Le plaisir peut être une geôle, et le fantasme une cellule carcérale, et un triangle, même amoureux, reste une figure géométrique qui enferme dans une ambiguÏté porteuse de pulsions pas forcément recommandables, chauffées à blanc, ici, par cet hôtel de l’amour (en portugais, "motel" ne désigne pas une halte pour automobilistes, mais le refuge pour les rapports intimes :le "love hotel" japonais, le "Stundenhotel" allemand mais pas l’hôtel de passe qui ne se réfère qu’à la prostitution : « Les sex-motels sont des lieux assez répandus au Brésil, les chambres sont louées par heure ou par demi-journée. Tout est fait pour garder l’anonymat et l’endroit a toujours un accès sécurisé pour les clients et un côté opposé pour le travail des employés. Nous avons souvent tourné dans la partie employés, un long couloir avec accès aux 14 chambres où la lumière est une "lumière de travail". À l’opposé, la lumière dans les chambres qui accueillent les clients est excessivement colorée. On a donc recréé une lumière "clients" et une lumière "employés", dans un motel qui a été fermé pour les besoins du tournage » (Hélène Louvart, AFC, revient sur le tournage de "Motel Destino", de Karim Aïnouz, AFC, Brigitte Barbier 23 mai 2024), un hôtel qui ressemble à une prison : enfermement à clé des occupants dans leurs chambre, télésurveillance, passe-plats dans les portes qui permettent aussi le voyeurisme, murs élevés, accès contrôlé, etc.
Le prétexte est le gangstérisme du nord-est brésilien (le film a été tourné à Beberibe dans l’état du Ceará), où prolifèrent des armes qui ne se taisent pas toujours, contraignant Heraldo (Iago Xavier), à trouver abri dans ce temple des jeux charnels, et s’il fuit la violence, il la retrouve aussi à l’intérieur de cet établissement tenu par un couple, lui à l’aube de la cinquantaine avec une moustache finement taillée (Fábio Assunção), elle, plutôt la trentaine prolétaire (Nataly Rocha), couple dans la routine qui lui recherche le danger, elle dans l’infidélité, lui dans ce refoulé qui le poursuit.

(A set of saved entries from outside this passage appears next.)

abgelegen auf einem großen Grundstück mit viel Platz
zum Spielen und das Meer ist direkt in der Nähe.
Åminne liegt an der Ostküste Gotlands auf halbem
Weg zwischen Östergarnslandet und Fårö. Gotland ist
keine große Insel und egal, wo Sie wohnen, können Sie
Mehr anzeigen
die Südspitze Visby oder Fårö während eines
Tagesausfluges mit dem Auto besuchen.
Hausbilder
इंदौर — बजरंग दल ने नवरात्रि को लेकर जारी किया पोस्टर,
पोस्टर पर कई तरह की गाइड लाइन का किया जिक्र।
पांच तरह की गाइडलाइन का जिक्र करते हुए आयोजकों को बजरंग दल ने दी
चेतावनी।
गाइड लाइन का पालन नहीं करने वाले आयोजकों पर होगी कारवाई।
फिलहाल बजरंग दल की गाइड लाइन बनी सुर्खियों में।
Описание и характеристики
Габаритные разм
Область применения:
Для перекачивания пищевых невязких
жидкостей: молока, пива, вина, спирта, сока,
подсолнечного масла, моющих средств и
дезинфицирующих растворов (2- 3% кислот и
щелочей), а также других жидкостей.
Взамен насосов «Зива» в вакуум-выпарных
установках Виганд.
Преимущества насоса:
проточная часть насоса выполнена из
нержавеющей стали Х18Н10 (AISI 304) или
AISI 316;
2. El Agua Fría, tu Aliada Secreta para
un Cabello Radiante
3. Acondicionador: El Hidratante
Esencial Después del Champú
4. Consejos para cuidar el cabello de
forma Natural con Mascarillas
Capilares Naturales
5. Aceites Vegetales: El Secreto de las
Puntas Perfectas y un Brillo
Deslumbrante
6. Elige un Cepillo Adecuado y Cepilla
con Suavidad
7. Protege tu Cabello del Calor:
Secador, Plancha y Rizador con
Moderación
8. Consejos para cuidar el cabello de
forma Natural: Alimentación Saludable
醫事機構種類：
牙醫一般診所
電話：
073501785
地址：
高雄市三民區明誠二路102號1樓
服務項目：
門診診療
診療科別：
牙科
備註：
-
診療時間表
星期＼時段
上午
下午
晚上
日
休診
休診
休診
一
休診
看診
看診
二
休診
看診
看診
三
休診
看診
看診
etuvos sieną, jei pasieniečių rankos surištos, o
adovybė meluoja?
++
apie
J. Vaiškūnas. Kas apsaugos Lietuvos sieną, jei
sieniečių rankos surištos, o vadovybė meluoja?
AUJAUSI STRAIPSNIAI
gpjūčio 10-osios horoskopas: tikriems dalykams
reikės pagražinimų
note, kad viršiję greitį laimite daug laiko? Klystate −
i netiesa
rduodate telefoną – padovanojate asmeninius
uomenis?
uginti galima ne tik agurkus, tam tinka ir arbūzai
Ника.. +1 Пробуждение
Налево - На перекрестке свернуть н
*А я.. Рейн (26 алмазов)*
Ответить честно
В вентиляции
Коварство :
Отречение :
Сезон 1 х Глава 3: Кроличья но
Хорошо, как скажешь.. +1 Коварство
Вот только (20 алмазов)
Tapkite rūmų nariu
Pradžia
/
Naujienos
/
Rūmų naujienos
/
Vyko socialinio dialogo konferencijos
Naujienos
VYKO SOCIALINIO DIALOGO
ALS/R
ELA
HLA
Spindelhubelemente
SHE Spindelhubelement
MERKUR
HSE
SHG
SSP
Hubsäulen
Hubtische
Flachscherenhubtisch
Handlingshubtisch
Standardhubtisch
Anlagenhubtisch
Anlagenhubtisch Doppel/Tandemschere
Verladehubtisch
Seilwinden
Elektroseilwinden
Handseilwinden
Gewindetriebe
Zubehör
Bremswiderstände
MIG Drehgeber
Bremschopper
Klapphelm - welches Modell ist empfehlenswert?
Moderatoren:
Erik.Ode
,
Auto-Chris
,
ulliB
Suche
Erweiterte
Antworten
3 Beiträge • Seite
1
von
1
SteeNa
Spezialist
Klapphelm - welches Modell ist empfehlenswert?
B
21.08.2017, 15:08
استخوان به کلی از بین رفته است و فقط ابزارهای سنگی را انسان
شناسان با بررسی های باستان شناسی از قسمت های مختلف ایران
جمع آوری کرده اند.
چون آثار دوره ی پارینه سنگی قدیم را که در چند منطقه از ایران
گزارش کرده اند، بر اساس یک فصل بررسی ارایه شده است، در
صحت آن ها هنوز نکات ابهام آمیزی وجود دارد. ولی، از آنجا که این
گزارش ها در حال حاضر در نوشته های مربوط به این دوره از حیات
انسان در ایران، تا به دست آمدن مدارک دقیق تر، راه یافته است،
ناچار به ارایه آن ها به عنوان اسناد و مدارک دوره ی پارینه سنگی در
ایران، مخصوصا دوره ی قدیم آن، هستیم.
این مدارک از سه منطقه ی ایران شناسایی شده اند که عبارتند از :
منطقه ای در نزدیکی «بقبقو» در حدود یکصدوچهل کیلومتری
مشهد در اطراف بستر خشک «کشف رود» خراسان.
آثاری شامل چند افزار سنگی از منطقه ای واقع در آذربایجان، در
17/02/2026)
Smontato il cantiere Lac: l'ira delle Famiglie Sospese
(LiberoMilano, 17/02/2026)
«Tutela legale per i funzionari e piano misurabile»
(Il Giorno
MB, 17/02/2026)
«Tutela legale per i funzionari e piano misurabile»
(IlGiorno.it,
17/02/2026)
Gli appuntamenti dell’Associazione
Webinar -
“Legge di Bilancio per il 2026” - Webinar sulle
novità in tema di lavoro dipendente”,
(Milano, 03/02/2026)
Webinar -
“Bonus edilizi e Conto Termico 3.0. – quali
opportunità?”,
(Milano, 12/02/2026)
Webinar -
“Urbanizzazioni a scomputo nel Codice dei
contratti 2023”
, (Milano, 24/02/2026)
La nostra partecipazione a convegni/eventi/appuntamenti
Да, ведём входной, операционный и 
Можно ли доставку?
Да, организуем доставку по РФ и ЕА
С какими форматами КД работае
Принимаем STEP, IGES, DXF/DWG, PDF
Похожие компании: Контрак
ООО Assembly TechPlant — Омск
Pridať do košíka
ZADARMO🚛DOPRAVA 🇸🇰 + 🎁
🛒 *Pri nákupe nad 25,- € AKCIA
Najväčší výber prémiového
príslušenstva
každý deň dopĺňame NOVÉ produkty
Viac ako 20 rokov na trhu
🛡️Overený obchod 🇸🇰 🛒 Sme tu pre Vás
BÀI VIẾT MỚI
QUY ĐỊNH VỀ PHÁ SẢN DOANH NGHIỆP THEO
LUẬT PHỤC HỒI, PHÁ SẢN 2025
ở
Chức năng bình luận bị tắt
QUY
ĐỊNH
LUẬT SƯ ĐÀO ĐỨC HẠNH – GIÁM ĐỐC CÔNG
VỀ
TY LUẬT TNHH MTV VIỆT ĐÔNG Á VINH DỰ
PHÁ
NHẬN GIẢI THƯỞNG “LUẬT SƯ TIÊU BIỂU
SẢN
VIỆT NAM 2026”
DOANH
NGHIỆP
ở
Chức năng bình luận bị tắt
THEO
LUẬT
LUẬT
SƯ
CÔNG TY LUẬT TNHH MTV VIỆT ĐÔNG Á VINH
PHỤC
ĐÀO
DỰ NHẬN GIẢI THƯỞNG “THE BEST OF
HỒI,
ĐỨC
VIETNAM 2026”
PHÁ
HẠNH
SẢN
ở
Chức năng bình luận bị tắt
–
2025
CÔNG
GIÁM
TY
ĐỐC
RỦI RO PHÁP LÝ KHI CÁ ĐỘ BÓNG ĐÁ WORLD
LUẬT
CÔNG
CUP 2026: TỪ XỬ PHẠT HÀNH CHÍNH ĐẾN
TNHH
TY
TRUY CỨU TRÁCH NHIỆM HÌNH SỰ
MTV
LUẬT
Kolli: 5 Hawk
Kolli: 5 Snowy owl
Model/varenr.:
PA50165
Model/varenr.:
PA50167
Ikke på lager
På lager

Il n’y a pas que les ambiances colorées installées pour permettre la concupiscence, il y a aussi les sons, avec un procédé proche de La Zone d’intérêt de Jonathan Glazer, où Dayana et Elias font le ménage et papotent au milieu des cris de jouissance, qui ne cessent de se faire entendre, ce qui crée une ambiance très troublante avec cet hors-champs décontenançant, qui va contribuer à les amener sur le scénario du Facteur sonne toujours deux fois, quand le triangle veut supprimer un angle et se confondre dans une ligne, avec une petite touche amoldovresque. On peut aussi songer à La Cérémonie de Chabrol quand Karim Aïnouz déclare dans sa note d’intention : « Motel Destino est le portrait à la fois intime et universel d'une jeunesse privée d'avenir et d'espoir par une élite dominatrice et despotique, contre laquelle la violence est la seule arme pour affirmer son désir et sa vitalité. »
À l’opposé d’être pris au piège de leurs instincts, dans la prison de leurs pulsions, dans des chambres où se déchaînent des envies hétérodoxes, il y a le thème de la nature et de la nudité dans un environnement semi-rural et proche de la mer : le climat permet une semi-nudité permanente, et DIVUGÂCHIS c’est nus qu’ils seront traqués, comme des bêtes et des innocents, déplaçant la nudité de l’érotisme à la vulnérabilité. La sexualité des animaux est aussi rappelée, pour rappeler que dans l’accouplement de deux ânes, il peut y avoir de la violence (et dans le regard d’une chèvre sur deux humains forniquant, il peut y avoir cet étonnement sur l’étrangeté des autres, ce qui les habite et ne se voie pas.
Bref, un bon film qui n’a pas eu peur de passer par l’argentique (16 et 8 mm, ce qui occasionna quelque gêne, puisqu’il n’y avait pas de labo pour développer au Brésil comme en Argentine) et qui a le mérite d’avoir trouvé ce lieu qui parle et symbolise Internet, où l’intimité doit s’exercer sous la surveillance. L’histoire est menée par 3 acteurs fervents, avec un Fábio Assunção un peu Village People, un Iago Xavier fougueux, et une Nataly Rocha qui émerge d’une carrière assez modeste avec ses dents du bonheur et la lourde tache de se dévêtir à 37 ans devant la caméra.